Cop-riots were COMMON. I got caught up in a couple, and it wasn't pretty: a police horse once stomped my foor, which was clad only in a pair of huaraches, and crushed the toe-nail on my big toe, and the root, and it never grew back right; I was lucky it was only my toe; they're BIG hjorses--but I digress...

The development of this existentially "engaged" wing of the "movement" (if it can be called that; I'm not sure) pretty well followed the trajectory of the war, climaxing in one sense at the Democratic national Convention in Chicago, in '68, which was the year the US suffered the largest number of casualties--both kia, and wia-- of the entire conflict: more then 16,000 dead. It climaxed again in may, 1970, with the killings at Kent State, when the State forcefully announced it was going to respond to these challenges to its power with more deadly force. Four Dead In Ohio--three more a couple of weeks later in Jackson, MI; and violent demonstrations all across the country. But the killings put the lid on things, let some of the air out of the tires.

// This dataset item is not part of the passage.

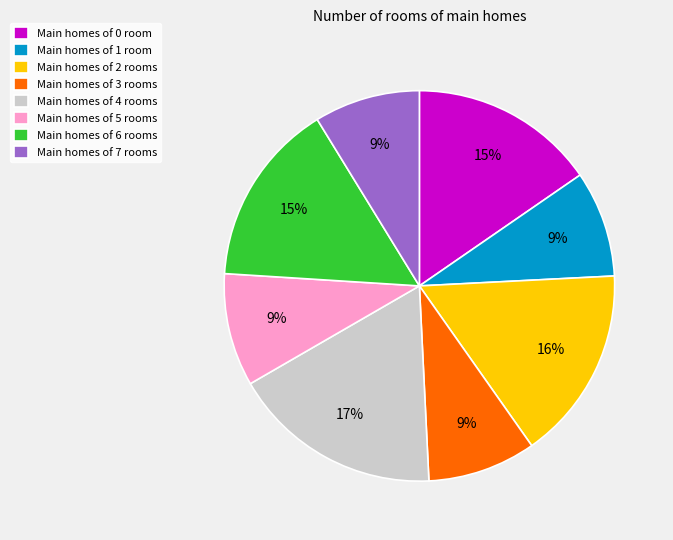

Do Main homes of 6 rooms and Main homes of 0 room together represent more than half of the pie?

No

After the '70s, 'hippies' mostly disappeared--though as I said, there are some still scattered about in communes (and occasionally in office buildings) around the world. A lot of the current discourses of dissent echo the yearnings of the '60s.

The counter-hegemonists turned their desperation inward, and their frustrations outward. They entered the academy(e.g., Bill Ayers, et al) and or became teachers (too many to count), or forest rangers, of even bureaucrats in humanitarian agencies. And now they're starting to retire.

Their influence is still potent (see, e.g., South Park), and the tendrils of the resistance they/we wove into a national resistance movement are sometimes still on the cultural breezes, unmistakable, like the smell of weed: once you smell it, you know it. And resistance is still in their heads.

But I dunno if there can be another "hippy" movement like that. It was a long time ago, and conditions were VERY different--there was a certain amount of general prosperity, for one thing.

Of course, nothing ever "goes back." And I don't want it to be thought that I'm endeavoring to 'foreclose' the discussion. These thoughts are offered only as the (I hope, informed) observations of someone who was there, in it, and bears a scar or two. FY EIEIO: For Your Entertainment, Information, Edification, Instruction, and Opinion.